SOURCEPATH = "../src"

# activate the chemsampler environment (assumed to have been done already)
# (no code is included here as the exact method of activating the environment can vary)

### Initial dataset preparation

The reference_library.csv from https://github.com/ersilia-os/groverfeat/blob/main/data/reference_library.csv was downloaded and addded to the repo. This was filtered based loosely on Lipinski's rule of 5, but with caveats for lead compounds.

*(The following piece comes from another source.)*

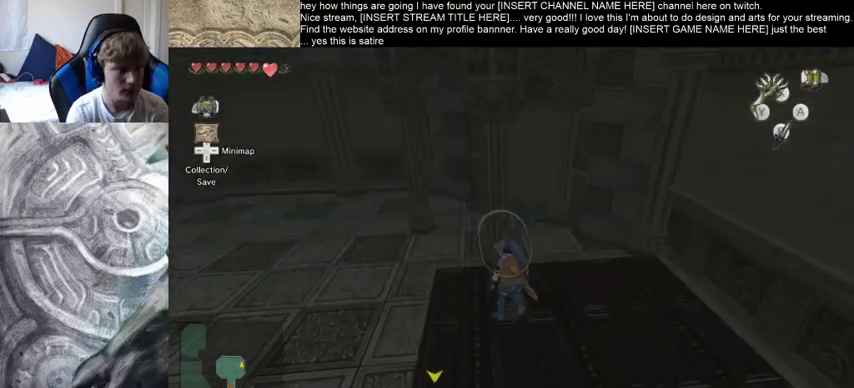
{"buttons": [], "left_stick": "center", "right_stick": "center", "events": [[67, "right_stick", "down-right"], [200, "right_stick", "center"]]}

More info can be found on the wiki page here https://en.wikipedia.org/wiki/Lipinski%27s_rule_of_five.


The aim of producing this dataset of ~200k lead-like compounds is to dock a large number of potential leads into PabB and obtain docking scores. Compounds that dock with a high affinity when compared to the known binders can be used alongside the known binders as a list of compounds to seed chemsampler. We are looking for 50-100 compounds to use as a seed. Chemsampler will then sample and generate ~1 million compounds. These can be filtered, remaining compounds re-docked and further generation can occur.

In [3]:
# Define the paths for the input and output files
smiles_csv = os.path.join(DATAPATH, 'smiles', 'reference_library.csv')
filtered_smiles = os.path.join(DATAPATH, 'smiles', 'testfiltered_std_smiles.csv')

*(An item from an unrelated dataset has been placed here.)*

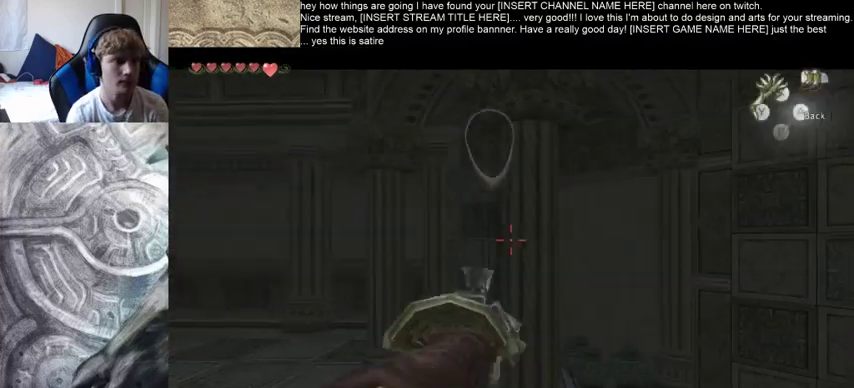
{"buttons": [], "left_stick": "center", "right_stick": "center", "events": []}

# Read the SMILES strings from the CSV file into a DataFrame
df = pd.read_csv(smiles_csv, skiprows=1, header=None, names=['SMILES']) #can add skiprows=1 is there is a smiles header

# Create an empty list to store the selected SMILES strings
selected = []

# Loop through the SMILES strings and filter by molecular properties
for s in df['SMILES']:
    mol = Chem.MolFromSmiles(s)
    mw = Descriptors.MolWt(mol)
    logp = Descriptors.MolLogP(mol)
    hacceptors = Descriptors.NumHAcceptors(mol)
    hdonors = Descriptors.NumHDonors(mol)
    numrotatablebonds = Descriptors.NumRotatableBonds(mol)
    if 250 <= mw <= 450 and 1 <= logp <= 3 and hacceptors <= 5 and hdonors <= 4 and numrotatablebonds <= 5: 
        selected.append(s)

# Write the selected SMILES strings to a new CSV file
df_selected = pd.DataFrame({'SMILES': selected})
df_selected.to_csv(filtered_smiles, index=False)

In [14]:
len(df["SMILES"]) #how many original smiles?

1999381

In [24]:
len(selected) #how many in our list?

201515

In [45]:
id_list = (range(0, 201515))
len(id_list) # must create a list of 'IDs' for the ID column - this is required for the scorer.py

In [51]:
filtered_selected = os.path.join(DATAPATH, "smiles", "200k_for_chemsampler.csv")

dict = {'ID': id_list, 'SMILES': selected}  
df = pd.DataFrame(dict) 
df.to_csv(filtered_selected, index=False) 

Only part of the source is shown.